Let $X$ be a vector space and let $M$ be a linear subspace. By linear algebra, there always exists an alegbraic complement, meaning a subspace $N$ such that $M \cap N = \{0\}$ and $M + N = X$. This is the same as saying that every $x \in X$ can be written as $m+n$ for $m \in M, n \in N$ in a unique way. The choice of $N$ is not unique. Holding a complement fixed we may define the projection onto $M$ parallel to $N$ to be the map $P : X \rightarrow M$ defined by $P(m+n) = m$. It is clear that $I - P$ is then the projection of $X$ onto $N$ parallel to $M$. $P$ satisfies $P^2 = P$, $R(P) = N(I-P) = M$ and $N(P) = N$. Moreover, if $Q$ is a linear operator satisfying $Q^2 = Q$, and $M,N$ are subspaces of $X$ such that $R(Q) = M$ and $N(Q) = N$, then $M$ are $N$ are algebraic complements of one another, and $Q$ is the projection onto $M$ parallel to $N$.

Now let $X$ be a Banach space, and $M$ a closed subspace. $M$ can be complemented algebraically, but this construction is usually not useful or appropriate in the category of banach spaces. $M$ is said to be topologocally complemented (or simply complemented, when it is understood in which category we are working) if there exists a closed subspace $N \subseteq X$ such that $X = M + N$ and $M \cap N = \{0\}$. So $M$ is topologically complemented if and only if it has a closed complement.
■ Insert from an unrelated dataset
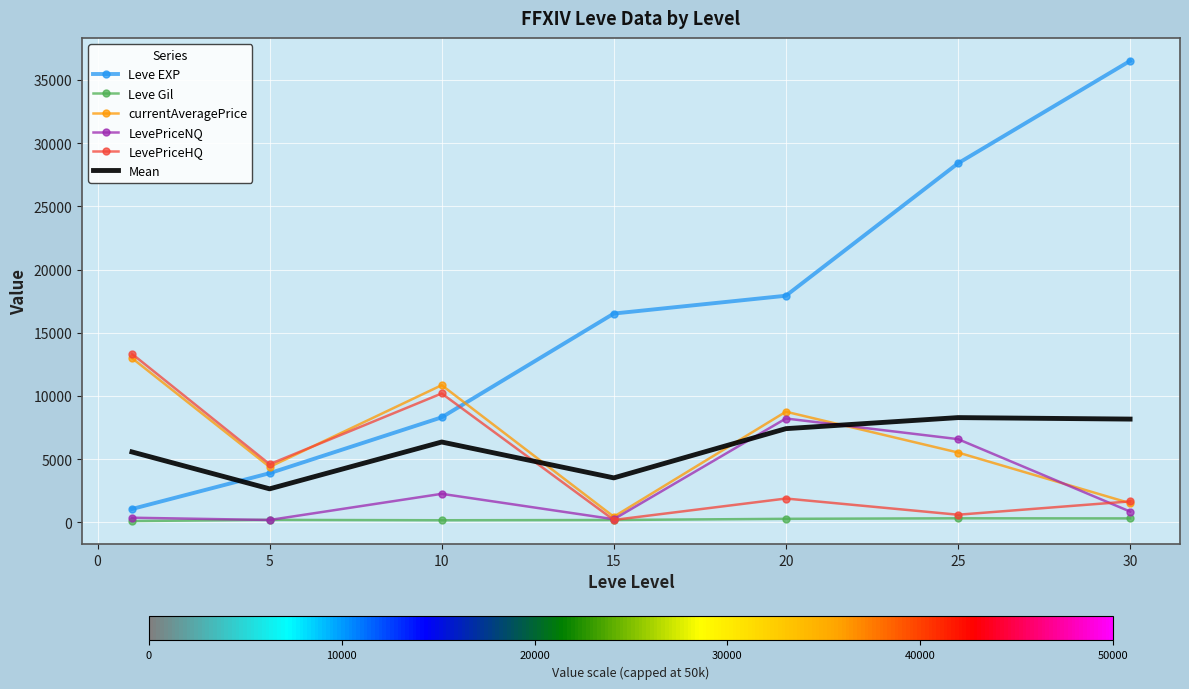

Which series ends up on top after the final intersection of Mean and LevePriceNQ?

Mean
In this situation we write $X = M \oplus N$.

Theorem 11: A closed subspace $M$ of a Banach space $X$ is (topologically) complemented if and only if $M$ is the range of a continuous projection.

Proof: Let $P$ be a continuous projection. Then $X = R(P) + N(P)$, and $R(P) \cap N(P) = \{0\}$ from the discussion of the purely algebraic case. Now $N(P)$ is closed because $P$ is continuous, and $R(P) = N(I-P)$ so it closed, too.
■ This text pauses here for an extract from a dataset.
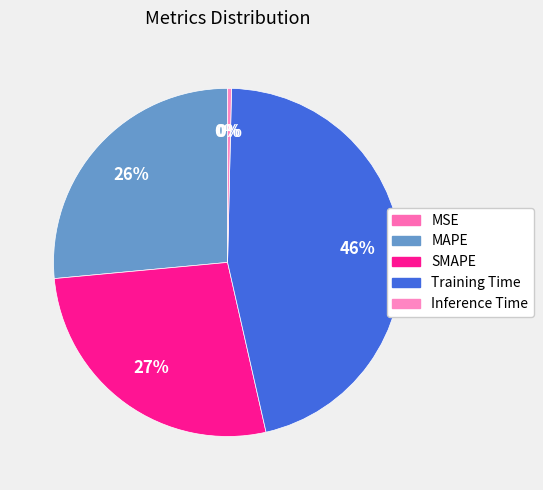

What is the smallest slice in the pie chart?

MSE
Conversely, suppose that $X = M \oplus N$. Then we may define algebraically the projection $P$ onto $M$ parallel to $N$, and it holds that $R(P) = M$. We must show that $P$ is continuous. By the closed graph theorem, it suffices to show that $G(P)$ is closed.

Let $(x_k, P x_k) \in G(P)$ converge to $(x,y)$. Then $x_k = m_k + n_k$, and $P x_k = m_k$. Thus $m_k \rightarrow y$, so $y \in M$. Therefore $y = Py$. What we need to show is that $y = Px$. The sequences $x_k, m_k$ converge, so $n_k = x_k - m_k$ converges to $x - y$. Therefore $x - y \in N = N(P)$, and we conclude that $Px = Py = y$.